Surprises et contestations

Or, comme l’explique l’assurance maladie, dans le cadre de ce règlement arbitral, tous les actes télétransmis ne sont pas comptabilisés. Sont ainsi exclus les actes facturés pour les bénéficiaires de l’aide médicale d’État, ceux pour les nourrissons de moins de trois mois, les actes facturés pour des soins effectués dans leur totalité hors présence du patient (c’est le cas des actes d’anatomo-cyto-pathologie) et les actes facturés via la facturation électronique des établissements de santé privés sur bordereau CERFA S3404. Dans le cas d’exercice en cabinet libéral et au sein d’un établissement de santé privé, le taux de télétransmission n’est calculé que sur la seule part d’activité provenant de son exercice en cabinet libéral.

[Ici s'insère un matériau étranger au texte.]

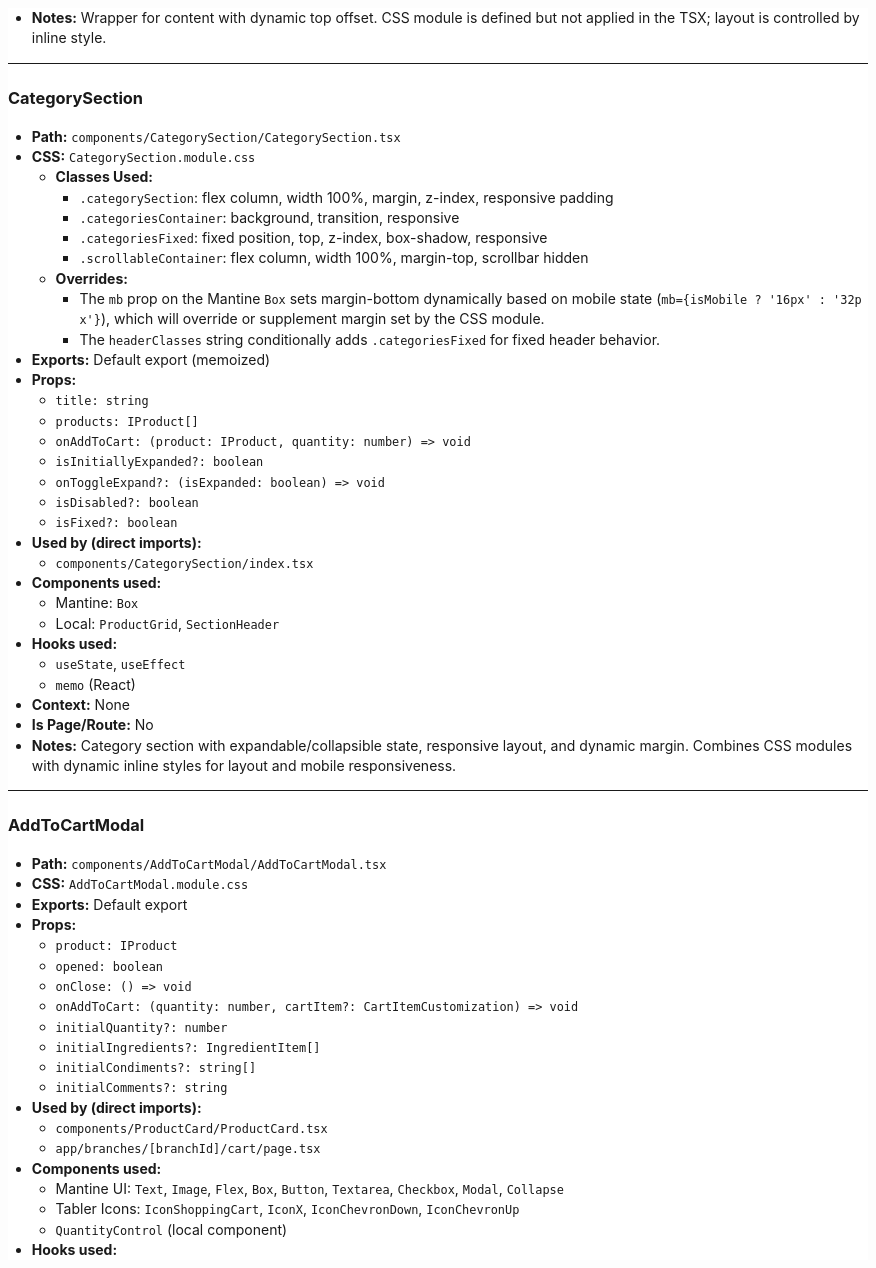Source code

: - **Notes:** Wrapper for content with dynamic top offset. CSS module is defined but not applied in the TSX; layout is controlled by inline style.

---

### CategorySection

- **Path:** `components/CategorySection/CategorySection.tsx`
- **CSS:** `CategorySection.module.css`
  - **Classes Used:**
    - `.categorySection`: flex column, width 100%, margin, z-index, responsive padding
    - `.categoriesContainer`: background, transition, responsive
    - `.categoriesFixed`: fixed position, top, z-index, box-shadow, responsive
    - `.scrollableContainer`: flex column, width 100%, margin-top, scrollbar hidden
  - **Overrides:**
    - The `mb` prop on the Mantine `Box` sets margin-bottom dynamically based on mobile state (`mb={isMobile ? '16px' : '32px'}`), which will override or supplement margin set by the CSS module.
    - The `headerClasses` string conditionally adds `.categoriesFixed` for fixed header behavior.
- **Exports:** Default export (memoized)
- **Props:**
  - `title: string`
  - `products: IProduct[]`
  - `onAddToCart: (product: IProduct, quantity: number) => void`
  - `isInitiallyExpanded?: boolean`
  - `onToggleExpand?: (isExpanded: boolean) => void`
  - `isDisabled?: boolean`
  - `isFixed?: boolean`
- **Used by (direct imports):**
  - `components/CategorySection/index.tsx`
- **Components used:**
  - Mantine: `Box`
  - Local: `ProductGrid`, `SectionHeader`
- **Hooks used:**
  - `useState`, `useEffect`
  - `memo` (React)
- **Context:** None
- **Is Page/Route:** No
- **Notes:** Category section with expandable/collapsible state, responsive layout, and dynamic margin. Combines CSS modules with dynamic inline styles for layout and mobile responsiveness.

---

### AddToCartModal

- **Path:** `components/AddToCartModal/AddToCartModal.tsx`
- **CSS:** `AddToCartModal.module.css`
- **Exports:** Default export
- **Props:**
  - `product: IProduct`
  - `opened: boolean`
  - `onClose: () => void`
  - `onAddToCart: (quantity: number, cartItem?: CartItemCustomization) => void`
  - `initialQuantity?: number`
  - `initialIngredients?: IngredientItem[]`
  - `initialCondiments?: string[]`
  - `initialComments?: string`
- **Used by (direct imports):**
  - `components/ProductCard/ProductCard.tsx`
  - `app/branches/[branchId]/cart/page.tsx`
- **Components used:**
  - Mantine UI: `Text`, `Image`, `Flex`, `Box`, `Button`, `Textarea`, `Checkbox`, `Modal`, `Collapse`
  - Tabler Icons: `IconShoppingCart`, `IconX`, `IconChevronDown`, `IconChevronUp`
  - `QuantityControl` (local component)
- **Hooks used:**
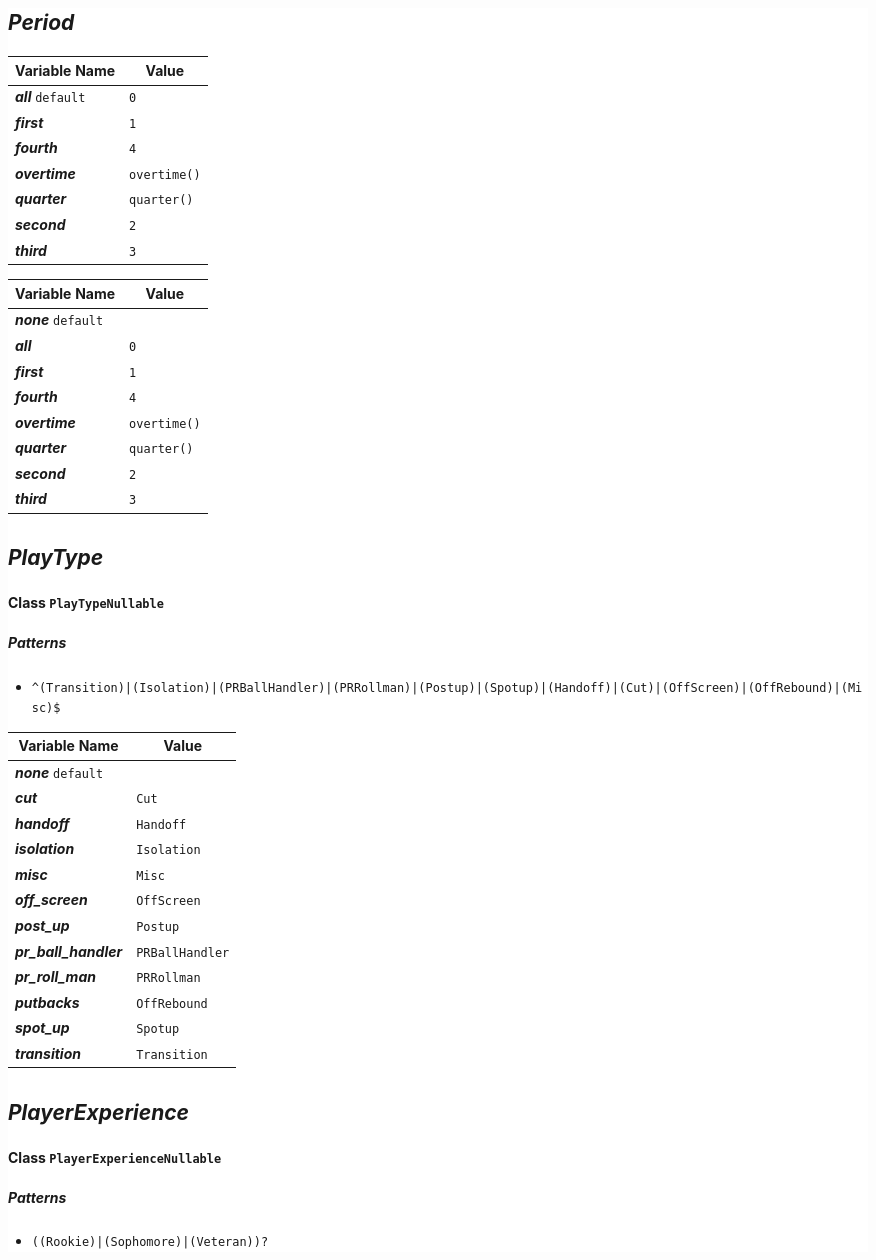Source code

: ## _Period_

Variable Name | Value
------------ | -------------
_**all**_ `default` | `0`
_**first**_ | `1`
_**fourth**_ | `4`
_**overtime**_ | `overtime()`
_**quarter**_ | `quarter()`
_**second**_ | `2`
_**third**_ | `3`

Variable Name | Value
------------ | -------------
_**none**_ `default` | 
_**all**_ | `0`
_**first**_ | `1`
_**fourth**_ | `4`
_**overtime**_ | `overtime()`
_**quarter**_ | `quarter()`
_**second**_ | `2`
_**third**_ | `3`

## _PlayType_

#### Class `PlayTypeNullable`
##### Patterns 
 - `^(Transition)|(Isolation)|(PRBallHandler)|(PRRollman)|(Postup)|(Spotup)|(Handoff)|(Cut)|(OffScreen)|(OffRebound)|(Misc)$`

Variable Name | Value
------------ | -------------
_**none**_ `default` | 
_**cut**_ | `Cut`
_**handoff**_ | `Handoff`
_**isolation**_ | `Isolation`
_**misc**_ | `Misc`
_**off_screen**_ | `OffScreen`
_**post_up**_ | `Postup`
_**pr_ball_handler**_ | `PRBallHandler`
_**pr_roll_man**_ | `PRRollman`
_**putbacks**_ | `OffRebound`
_**spot_up**_ | `Spotup`
_**transition**_ | `Transition`

## _PlayerExperience_

#### Class `PlayerExperienceNullable`
##### Patterns 
 - `((Rookie)|(Sophomore)|(Veteran))?`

 "Les actes facturés via la facturation électronique de l’établissement de santé privé sur bordereau CERFA S3404 relèvent de l’établissement de santé, et non du médecin, et ne sont donc pas pris en compte pour le calcul du taux de télétransmission de celui-ci", confirme l’assurance maladie.

Au-delà de la surprise – bien légitime – et des contestations – itou – il est tout de même bon de savoir que le montant de ces incitations courant du 1er janvier au 31 décembre sera versé aux praticiens en mars prochain. "En 2013, explique M. Mourad Belaïd, directeur de la cpam 92, nous paierons sur la base des télétransmissions effectuées en 2012". Il ajoute toutefois que les statistiques effectuées, transmises par courrier en décembre dernier, ne concernent que le régime général et sont donc un peu minorées par rapport à l’activité strictement Cnam.

 

Travailler la communication

Les proportions peuvent donc un peu augmenter, mais, ajoute-t-il, "il y a peut être des anomalies dans le système. Le cas échéant, nous étudierons les dossiers au cas par cas". Droit dans ses bottes, le Dr Rey assume totalement le mécanisme. "Les médecins spécialistes, sont en peu en retard en matière de télétransmissions. La convention leur propose une aide leur permettant de rattraper ce retard, par le biais du paiement à la performance." Le Dr Rey rappelle également que l’avenant N° 2 à la convention tourne complètement le dos au fameux seuil de 66 %, voté par les députés, en deçà duquel les médecins qui ne télétransmettent pas auraient été redevable d’une pénalité par feuille de soins papier à l’assurance maladie.

"Le système est totalement révolu". L’avenant N° 2, de fait, n’évoque plus de seuil, mais explique les sanctions conventionnelles auxquelles s’exposent désormais les médecins qui, "de manière systématique" , ne respectent pas l’obligation de transmission électronique à l’assurance maladie 

Soit trois mois de suspension de participation des caisses aux avantages sociaux pour les médecins du premier secteur – montant équivalent pour les praticiens en honoraires libres ou titulaires de DP. Une pénalité qui peut être doublée en cas de mauvaise volonté manifeste. Enfin, concernant les visites un peu alarmistes des DAM informant que les praticiens en dessous du seuil ne serait plus éligibles au P4P, il ne se s’agirait que d’une visite confraternelle d’information sur la nouvelle convention ! "Ces réactions prouvent que nous devons mieux communiquer" reconnaît M. Belaïd. “Il y a parfois des initiatives locales un peu décalées par rapport à la politique nationale”, reconnaît le Jean-François Rey, qui promet, lui aussi, de travailler la communication.


*Avant l’entrée en vigueur de la nouvelle convention médicale du 26 juillet 2011, le règlement arbitral (approuvé par l’arrêté du 3 mai 2010) a organisé les rapports entre les médecins libéraux et l’Assurance Maladie en l’absence de convention médicale.